▸ **YOUR ASSIGNMENT**
Reproduce every line of each of the following items verbatim, keeping the original line breaks, characters, and order.

▸ **DATA IN THIS EXERCISE**
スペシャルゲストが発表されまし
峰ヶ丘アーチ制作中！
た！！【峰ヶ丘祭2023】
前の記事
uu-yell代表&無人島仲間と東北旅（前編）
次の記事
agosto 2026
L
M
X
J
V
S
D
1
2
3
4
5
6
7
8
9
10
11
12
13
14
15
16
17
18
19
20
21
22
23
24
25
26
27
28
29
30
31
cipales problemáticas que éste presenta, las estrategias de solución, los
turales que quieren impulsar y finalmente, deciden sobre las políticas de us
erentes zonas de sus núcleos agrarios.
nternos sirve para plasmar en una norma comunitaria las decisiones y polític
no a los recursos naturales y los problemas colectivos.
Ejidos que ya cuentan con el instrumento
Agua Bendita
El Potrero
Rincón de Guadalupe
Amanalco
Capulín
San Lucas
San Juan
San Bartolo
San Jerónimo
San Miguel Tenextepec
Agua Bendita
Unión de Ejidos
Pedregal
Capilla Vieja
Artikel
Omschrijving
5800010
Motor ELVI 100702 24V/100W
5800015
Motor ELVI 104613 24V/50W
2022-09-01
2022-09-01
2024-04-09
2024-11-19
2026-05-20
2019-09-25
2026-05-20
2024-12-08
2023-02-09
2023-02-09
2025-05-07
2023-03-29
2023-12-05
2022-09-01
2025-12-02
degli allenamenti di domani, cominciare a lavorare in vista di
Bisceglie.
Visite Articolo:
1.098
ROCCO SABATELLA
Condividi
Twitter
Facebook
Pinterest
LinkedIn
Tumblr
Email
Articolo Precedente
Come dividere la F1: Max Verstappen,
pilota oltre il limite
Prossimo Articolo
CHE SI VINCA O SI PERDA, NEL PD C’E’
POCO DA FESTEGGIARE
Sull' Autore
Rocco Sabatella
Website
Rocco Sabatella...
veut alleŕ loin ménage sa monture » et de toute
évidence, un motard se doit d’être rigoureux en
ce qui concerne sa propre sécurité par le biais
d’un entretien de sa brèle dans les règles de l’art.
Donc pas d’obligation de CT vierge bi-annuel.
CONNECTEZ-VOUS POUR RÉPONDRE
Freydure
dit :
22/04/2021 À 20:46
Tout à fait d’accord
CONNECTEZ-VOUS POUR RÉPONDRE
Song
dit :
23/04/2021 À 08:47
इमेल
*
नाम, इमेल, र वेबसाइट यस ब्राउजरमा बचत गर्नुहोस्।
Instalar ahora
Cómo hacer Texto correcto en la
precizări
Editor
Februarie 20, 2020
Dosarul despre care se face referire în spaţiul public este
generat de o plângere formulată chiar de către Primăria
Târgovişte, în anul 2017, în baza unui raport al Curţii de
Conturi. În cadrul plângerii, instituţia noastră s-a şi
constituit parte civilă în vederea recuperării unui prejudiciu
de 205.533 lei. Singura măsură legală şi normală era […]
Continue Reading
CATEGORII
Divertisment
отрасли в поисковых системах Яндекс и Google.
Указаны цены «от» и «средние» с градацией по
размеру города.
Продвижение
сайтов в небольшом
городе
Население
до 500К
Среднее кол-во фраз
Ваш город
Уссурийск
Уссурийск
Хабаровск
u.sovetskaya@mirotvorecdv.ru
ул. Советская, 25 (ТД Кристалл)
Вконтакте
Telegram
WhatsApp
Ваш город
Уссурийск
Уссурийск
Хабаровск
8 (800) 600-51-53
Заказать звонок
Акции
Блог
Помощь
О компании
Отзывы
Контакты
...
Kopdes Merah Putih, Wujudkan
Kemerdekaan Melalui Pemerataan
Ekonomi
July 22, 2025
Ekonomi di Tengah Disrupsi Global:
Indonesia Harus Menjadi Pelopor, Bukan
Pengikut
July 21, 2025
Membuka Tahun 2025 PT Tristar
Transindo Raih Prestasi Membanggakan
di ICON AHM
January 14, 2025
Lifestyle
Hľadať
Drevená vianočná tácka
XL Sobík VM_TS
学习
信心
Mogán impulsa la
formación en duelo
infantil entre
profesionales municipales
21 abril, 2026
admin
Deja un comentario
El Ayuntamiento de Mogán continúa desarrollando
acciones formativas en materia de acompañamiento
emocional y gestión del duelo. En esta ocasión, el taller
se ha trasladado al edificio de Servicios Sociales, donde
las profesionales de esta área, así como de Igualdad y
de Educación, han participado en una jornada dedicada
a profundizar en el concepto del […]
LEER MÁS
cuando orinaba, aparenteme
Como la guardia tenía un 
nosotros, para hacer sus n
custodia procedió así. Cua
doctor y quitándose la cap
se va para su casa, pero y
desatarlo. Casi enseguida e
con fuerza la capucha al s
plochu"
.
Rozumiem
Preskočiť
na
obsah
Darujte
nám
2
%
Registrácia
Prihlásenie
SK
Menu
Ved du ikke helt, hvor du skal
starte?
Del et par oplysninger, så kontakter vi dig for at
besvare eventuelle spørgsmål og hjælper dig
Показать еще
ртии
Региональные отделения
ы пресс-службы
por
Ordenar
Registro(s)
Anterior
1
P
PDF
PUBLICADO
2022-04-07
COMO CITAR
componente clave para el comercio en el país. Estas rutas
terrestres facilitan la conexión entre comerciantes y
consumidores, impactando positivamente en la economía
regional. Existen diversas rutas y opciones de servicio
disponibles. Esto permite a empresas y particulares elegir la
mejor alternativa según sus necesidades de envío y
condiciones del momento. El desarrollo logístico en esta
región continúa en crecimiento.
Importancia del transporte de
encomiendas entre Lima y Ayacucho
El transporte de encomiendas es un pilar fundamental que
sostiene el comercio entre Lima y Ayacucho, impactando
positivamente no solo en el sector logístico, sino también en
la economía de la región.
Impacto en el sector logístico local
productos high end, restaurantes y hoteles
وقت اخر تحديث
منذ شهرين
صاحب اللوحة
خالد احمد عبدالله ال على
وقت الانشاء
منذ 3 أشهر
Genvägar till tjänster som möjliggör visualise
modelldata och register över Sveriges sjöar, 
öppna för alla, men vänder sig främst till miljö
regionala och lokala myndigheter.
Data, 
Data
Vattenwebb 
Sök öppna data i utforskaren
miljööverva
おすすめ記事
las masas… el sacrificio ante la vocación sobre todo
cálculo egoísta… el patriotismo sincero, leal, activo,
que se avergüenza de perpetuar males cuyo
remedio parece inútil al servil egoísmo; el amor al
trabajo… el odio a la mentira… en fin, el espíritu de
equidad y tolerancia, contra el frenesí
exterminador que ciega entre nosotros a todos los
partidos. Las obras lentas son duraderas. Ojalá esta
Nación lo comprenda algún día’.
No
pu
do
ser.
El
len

▸ **TASK RESULT**
スペシャルゲストが発表されまし
峰ヶ丘アーチ制作中！
た！！【峰ヶ丘祭2023】
前の記事
uu-yell代表&無人島仲間と東北旅（前編）
次の記事
agosto 2026
L
M
X
J
V
S
D
1
2
3
4
5
6
7
8
9
10
11
12
13
14
15
16
17
18
19
20
21
22
23
24
25
26
27
28
29
30
31
cipales problemáticas que éste presenta, las estrategias de solución, los
turales que quieren impulsar y finalmente, deciden sobre las políticas de us
erentes zonas de sus núcleos agrarios.
nternos sirve para plasmar en una norma comunitaria las decisiones y polític
no a los recursos naturales y los problemas colectivos.
Ejidos que ya cuentan con el instrumento
Agua Bendita
El Potrero
Rincón de Guadalupe
Amanalco
Capulín
San Lucas
San Juan
San Bartolo
San Jerónimo
San Miguel Tenextepec
Agua Bendita
Unión de Ejidos
Pedregal
Capilla Vieja
Artikel
Omschrijving
5800010
Motor ELVI 100702 24V/100W
5800015
Motor ELVI 104613 24V/50W
2022-09-01
2022-09-01
2024-04-09
2024-11-19
2026-05-20
2019-09-25
2026-05-20
2024-12-08
2023-02-09
2023-02-09
2025-05-07
2023-03-29
2023-12-05
2022-09-01
2025-12-02
degli allenamenti di domani, cominciare a lavorare in vista di
Bisceglie.
Visite Articolo:
1.098
ROCCO SABATELLA
Condividi
Twitter
Facebook
Pinterest
LinkedIn
Tumblr
Email
Articolo Precedente
Come dividere la F1: Max Verstappen,
pilota oltre il limite
Prossimo Articolo
CHE SI VINCA O SI PERDA, NEL PD C’E’
POCO DA FESTEGGIARE
Sull' Autore
Rocco Sabatella
Website
Rocco Sabatella...
veut alleŕ loin ménage sa monture » et de toute
évidence, un motard se doit d’être rigoureux en
ce qui concerne sa propre sécurité par le biais
d’un entretien de sa brèle dans les règles de l’art.
Donc pas d’obligation de CT vierge bi-annuel.
CONNECTEZ-VOUS POUR RÉPONDRE
Freydure
dit :
22/04/2021 À 20:46
Tout à fait d’accord
CONNECTEZ-VOUS POUR RÉPONDRE
Song
dit :
23/04/2021 À 08:47
इमेल
*
नाम, इमेल, र वेबसाइट यस ब्राउजरमा बचत गर्नुहोस्।
Instalar ahora
Cómo hacer Texto correcto en la
precizări
Editor
Februarie 20, 2020
Dosarul despre care se face referire în spaţiul public este
generat de o plângere formulată chiar de către Primăria
Târgovişte, în anul 2017, în baza unui raport al Curţii de
Conturi. În cadrul plângerii, instituţia noastră s-a şi
constituit parte civilă în vederea recuperării unui prejudiciu
de 205.533 lei. Singura măsură legală şi normală era […]
Continue Reading
CATEGORII
Divertisment
отрасли в поисковых системах Яндекс и Google.
Указаны цены «от» и «средние» с градацией по
размеру города.
Продвижение
сайтов в небольшом
городе
Население
до 500К
Среднее кол-во фраз
Ваш город
Уссурийск
Уссурийск
Хабаровск
u.sovetskaya@mirotvorecdv.ru
ул. Советская, 25 (ТД Кристалл)
Вконтакте
Telegram
WhatsApp
Ваш город
Уссурийск
Уссурийск
Хабаровск
8 (800) 600-51-53
Заказать звонок
Акции
Блог
Помощь
О компании
Отзывы
Контакты
...
Kopdes Merah Putih, Wujudkan
Kemerdekaan Melalui Pemerataan
Ekonomi
July 22, 2025
Ekonomi di Tengah Disrupsi Global:
Indonesia Harus Menjadi Pelopor, Bukan
Pengikut
July 21, 2025
Membuka Tahun 2025 PT Tristar
Transindo Raih Prestasi Membanggakan
di ICON AHM
January 14, 2025
Lifestyle
Hľadať
Drevená vianočná tácka
XL Sobík VM_TS
学习
信心
Mogán impulsa la
formación en duelo
infantil entre
profesionales municipales
21 abril, 2026
admin
Deja un comentario
El Ayuntamiento de Mogán continúa desarrollando
acciones formativas en materia de acompañamiento
emocional y gestión del duelo. En esta ocasión, el taller
se ha trasladado al edificio de Servicios Sociales, donde
las profesionales de esta área, así como de Igualdad y
de Educación, han participado en una jornada dedicada
a profundizar en el concepto del […]
LEER MÁS
cuando orinaba, aparenteme
Como la guardia tenía un 
nosotros, para hacer sus n
custodia procedió así. Cua
doctor y quitándose la cap
se va para su casa, pero y
desatarlo. Casi enseguida e
con fuerza la capucha al s
plochu"
.
Rozumiem
Preskočiť
na
obsah
Darujte
nám
2
%
Registrácia
Prihlásenie
SK
Menu
Ved du ikke helt, hvor du skal
starte?
Del et par oplysninger, så kontakter vi dig for at
besvare eventuelle spørgsmål og hjælper dig
Показать еще
ртии
Региональные отделения
ы пресс-службы
por
Ordenar
Registro(s)
Anterior
1
P
PDF
PUBLICADO
2022-04-07
COMO CITAR
componente clave para el comercio en el país. Estas rutas
terrestres facilitan la conexión entre comerciantes y
consumidores, impactando positivamente en la economía
regional. Existen diversas rutas y opciones de servicio
disponibles. Esto permite a empresas y particulares elegir la
mejor alternativa según sus necesidades de envío y
condiciones del momento. El desarrollo logístico en esta
región continúa en crecimiento.
Importancia del transporte de
encomiendas entre Lima y Ayacucho
El transporte de encomiendas es un pilar fundamental que
sostiene el comercio entre Lima y Ayacucho, impactando
positivamente no solo en el sector logístico, sino también en
la economía de la región.
Impacto en el sector logístico local
productos high end, restaurantes y hoteles
وقت اخر تحديث
منذ شهرين
صاحب اللوحة
خالد احمد عبدالله ال على
وقت الانشاء
منذ 3 أشهر
Genvägar till tjänster som möjliggör visualise
modelldata och register över Sveriges sjöar, 
öppna för alla, men vänder sig främst till miljö
regionala och lokala myndigheter.
Data, 
Data
Vattenwebb 
Sök öppna data i utforskaren
miljööverva
おすすめ記事
las masas… el sacrificio ante la vocación sobre todo
cálculo egoísta… el patriotismo sincero, leal, activo,
que se avergüenza de perpetuar males cuyo
remedio parece inútil al servil egoísmo; el amor al
trabajo… el odio a la mentira… en fin, el espíritu de
equidad y tolerancia, contra el frenesí
exterminador que ciega entre nosotros a todos los
partidos. Las obras lentas son duraderas. Ojalá esta
Nación lo comprenda algún día’.
No
pu
do
ser.
El
len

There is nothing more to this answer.